Herculaneum: Waiting to be Rescued

In AD 79, the pleasant little Italian town of Herculaneum was destroyed by the Vesuvius earthquake. Like its more famous neighbour, Pompeii, it was covered in ash and pyroclastic flow. On the photograph above, you can see where the people went down to the sea to await rescue. The photo below shows the first-century coastline (the blue line); this would have been where the sea came to. The areas at which the yellow arrows point is the land mass created by the lava- it essentially extended the coast, creating land where once there was sea.

The red circle refers to the location of the bodies on the beach, whose skeletons feature in the other photographs. Hundreds of people, on seeing their town’s destruction, descended on the beach, searching for help that never came. Poor souls! Their remains were discovered 1900 years later. No boats came to pick them up; no rescue operations succeeded.

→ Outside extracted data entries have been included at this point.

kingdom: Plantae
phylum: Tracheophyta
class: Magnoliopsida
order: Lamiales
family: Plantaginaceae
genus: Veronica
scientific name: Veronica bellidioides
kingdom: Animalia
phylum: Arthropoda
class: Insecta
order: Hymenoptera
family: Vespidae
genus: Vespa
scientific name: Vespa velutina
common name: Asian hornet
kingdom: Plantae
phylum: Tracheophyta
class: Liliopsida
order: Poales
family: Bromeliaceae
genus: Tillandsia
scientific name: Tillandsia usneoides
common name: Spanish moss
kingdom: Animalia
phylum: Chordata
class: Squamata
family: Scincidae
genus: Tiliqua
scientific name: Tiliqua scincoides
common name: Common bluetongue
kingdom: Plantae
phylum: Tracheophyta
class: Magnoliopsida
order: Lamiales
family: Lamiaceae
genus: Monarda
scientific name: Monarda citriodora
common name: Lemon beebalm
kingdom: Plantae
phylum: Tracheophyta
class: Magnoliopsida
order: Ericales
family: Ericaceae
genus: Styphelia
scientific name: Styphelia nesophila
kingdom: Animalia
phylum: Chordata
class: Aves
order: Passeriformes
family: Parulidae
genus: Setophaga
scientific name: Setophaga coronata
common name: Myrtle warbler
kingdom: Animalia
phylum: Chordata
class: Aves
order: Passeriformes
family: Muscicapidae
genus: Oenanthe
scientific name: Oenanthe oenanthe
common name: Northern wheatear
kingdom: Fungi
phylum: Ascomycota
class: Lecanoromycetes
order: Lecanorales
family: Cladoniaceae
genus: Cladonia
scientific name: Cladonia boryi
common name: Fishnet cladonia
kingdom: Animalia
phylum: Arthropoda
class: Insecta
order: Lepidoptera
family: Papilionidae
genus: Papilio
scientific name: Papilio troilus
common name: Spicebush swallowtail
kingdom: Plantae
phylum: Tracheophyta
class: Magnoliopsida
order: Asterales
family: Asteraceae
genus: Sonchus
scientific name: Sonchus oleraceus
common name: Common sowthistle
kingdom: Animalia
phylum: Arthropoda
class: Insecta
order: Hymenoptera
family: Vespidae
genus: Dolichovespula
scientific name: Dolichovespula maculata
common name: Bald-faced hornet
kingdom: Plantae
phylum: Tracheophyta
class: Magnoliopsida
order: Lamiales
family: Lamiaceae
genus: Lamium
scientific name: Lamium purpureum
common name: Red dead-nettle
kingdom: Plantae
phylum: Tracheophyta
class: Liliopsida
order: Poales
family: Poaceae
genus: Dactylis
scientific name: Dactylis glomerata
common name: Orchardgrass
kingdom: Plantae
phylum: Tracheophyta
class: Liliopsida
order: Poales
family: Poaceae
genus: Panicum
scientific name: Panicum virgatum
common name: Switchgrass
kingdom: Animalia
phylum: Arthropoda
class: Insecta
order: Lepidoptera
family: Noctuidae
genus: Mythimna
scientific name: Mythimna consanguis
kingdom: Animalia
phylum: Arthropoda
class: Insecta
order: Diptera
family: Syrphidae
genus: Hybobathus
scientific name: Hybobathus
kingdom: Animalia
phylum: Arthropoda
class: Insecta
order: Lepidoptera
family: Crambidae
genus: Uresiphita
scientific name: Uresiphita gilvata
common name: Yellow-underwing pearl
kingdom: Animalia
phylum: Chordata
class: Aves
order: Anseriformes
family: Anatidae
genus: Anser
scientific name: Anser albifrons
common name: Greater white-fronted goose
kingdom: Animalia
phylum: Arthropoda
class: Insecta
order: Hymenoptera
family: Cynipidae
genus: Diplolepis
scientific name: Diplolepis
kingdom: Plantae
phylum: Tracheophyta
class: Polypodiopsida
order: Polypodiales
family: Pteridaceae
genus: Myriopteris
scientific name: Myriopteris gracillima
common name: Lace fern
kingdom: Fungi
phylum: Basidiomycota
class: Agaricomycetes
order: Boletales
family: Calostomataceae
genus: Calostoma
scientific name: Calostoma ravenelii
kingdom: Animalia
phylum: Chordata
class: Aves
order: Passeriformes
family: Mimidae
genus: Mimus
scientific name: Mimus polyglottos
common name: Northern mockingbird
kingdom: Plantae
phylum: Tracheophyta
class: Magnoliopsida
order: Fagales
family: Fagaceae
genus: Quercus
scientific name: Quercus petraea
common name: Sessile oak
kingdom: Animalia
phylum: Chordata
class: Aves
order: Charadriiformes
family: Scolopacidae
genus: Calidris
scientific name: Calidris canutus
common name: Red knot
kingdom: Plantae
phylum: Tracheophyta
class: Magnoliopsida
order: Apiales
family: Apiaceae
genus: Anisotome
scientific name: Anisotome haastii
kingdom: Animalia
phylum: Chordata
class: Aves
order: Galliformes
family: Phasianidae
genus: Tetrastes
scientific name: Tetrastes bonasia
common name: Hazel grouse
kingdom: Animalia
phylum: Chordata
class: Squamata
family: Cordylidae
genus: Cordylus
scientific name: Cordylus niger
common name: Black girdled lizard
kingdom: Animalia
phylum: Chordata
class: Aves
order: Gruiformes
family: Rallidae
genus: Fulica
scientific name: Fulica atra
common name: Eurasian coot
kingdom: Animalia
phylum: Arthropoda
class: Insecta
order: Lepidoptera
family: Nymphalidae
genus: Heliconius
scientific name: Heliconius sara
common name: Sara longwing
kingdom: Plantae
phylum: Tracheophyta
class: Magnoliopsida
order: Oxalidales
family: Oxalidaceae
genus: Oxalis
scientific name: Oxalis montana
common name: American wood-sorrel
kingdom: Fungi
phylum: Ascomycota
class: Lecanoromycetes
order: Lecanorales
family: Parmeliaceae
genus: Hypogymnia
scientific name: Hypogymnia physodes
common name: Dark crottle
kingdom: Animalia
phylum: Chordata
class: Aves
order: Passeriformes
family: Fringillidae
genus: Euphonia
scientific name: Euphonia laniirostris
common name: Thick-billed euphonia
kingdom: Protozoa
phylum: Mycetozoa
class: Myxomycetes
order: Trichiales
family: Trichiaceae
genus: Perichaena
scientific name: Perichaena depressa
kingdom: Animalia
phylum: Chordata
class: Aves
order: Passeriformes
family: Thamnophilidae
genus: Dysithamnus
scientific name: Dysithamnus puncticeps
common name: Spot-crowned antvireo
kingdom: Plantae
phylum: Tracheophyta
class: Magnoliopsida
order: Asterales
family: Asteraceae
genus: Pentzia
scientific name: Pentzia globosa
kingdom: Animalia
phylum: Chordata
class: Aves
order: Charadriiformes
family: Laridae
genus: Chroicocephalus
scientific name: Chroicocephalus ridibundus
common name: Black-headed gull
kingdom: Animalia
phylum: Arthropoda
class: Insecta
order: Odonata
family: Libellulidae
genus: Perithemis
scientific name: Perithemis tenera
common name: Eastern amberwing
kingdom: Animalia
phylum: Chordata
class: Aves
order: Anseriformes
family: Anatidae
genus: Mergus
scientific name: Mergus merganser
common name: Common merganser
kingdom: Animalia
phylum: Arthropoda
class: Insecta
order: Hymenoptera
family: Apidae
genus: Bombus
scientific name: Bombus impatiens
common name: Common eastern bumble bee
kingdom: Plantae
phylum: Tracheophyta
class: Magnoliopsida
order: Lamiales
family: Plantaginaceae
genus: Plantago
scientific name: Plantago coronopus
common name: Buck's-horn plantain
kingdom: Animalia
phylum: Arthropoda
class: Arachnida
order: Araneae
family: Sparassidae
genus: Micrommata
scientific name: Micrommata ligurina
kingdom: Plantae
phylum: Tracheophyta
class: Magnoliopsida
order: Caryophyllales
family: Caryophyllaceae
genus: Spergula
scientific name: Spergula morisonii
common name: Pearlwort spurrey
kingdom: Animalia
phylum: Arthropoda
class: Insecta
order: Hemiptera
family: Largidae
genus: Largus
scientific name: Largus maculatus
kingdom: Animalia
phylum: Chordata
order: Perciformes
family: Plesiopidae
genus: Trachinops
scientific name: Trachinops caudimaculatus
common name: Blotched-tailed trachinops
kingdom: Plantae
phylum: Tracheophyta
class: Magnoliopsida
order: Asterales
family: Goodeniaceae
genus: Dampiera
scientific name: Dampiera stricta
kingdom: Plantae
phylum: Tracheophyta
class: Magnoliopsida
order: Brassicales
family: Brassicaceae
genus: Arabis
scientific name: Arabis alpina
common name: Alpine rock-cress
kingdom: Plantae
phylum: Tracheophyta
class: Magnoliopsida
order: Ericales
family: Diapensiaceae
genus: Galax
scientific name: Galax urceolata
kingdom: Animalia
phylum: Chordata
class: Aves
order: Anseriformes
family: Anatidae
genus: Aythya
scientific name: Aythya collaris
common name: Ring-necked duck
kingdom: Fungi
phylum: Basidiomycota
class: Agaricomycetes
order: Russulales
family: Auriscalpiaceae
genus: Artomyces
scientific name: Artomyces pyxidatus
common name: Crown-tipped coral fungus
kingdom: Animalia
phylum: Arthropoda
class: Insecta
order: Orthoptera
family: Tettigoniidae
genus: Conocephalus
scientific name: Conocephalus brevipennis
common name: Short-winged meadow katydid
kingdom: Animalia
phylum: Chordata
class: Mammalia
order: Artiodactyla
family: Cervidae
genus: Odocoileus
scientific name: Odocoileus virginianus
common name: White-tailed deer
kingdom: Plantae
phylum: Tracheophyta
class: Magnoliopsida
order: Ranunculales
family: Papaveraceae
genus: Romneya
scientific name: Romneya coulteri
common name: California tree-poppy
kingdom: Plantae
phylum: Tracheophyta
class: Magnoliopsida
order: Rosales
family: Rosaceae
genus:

The harvest is past, the summer is ended, and we are not saved.
Jeremiah 8:20

This life is full of troubles, sometimes of a gargantuan, catastrophic nature. Thank God, the Christian need not face such events alone, and their destructive effects will never have the last word: “Behold, I make all things new!”

The difference between the Christian and the non-Christian is that the former has been part of a rescue operation. The latter are still waiting on the beach in vain, or still in their houses eating and drinking even while the volcano of judgement rumbles.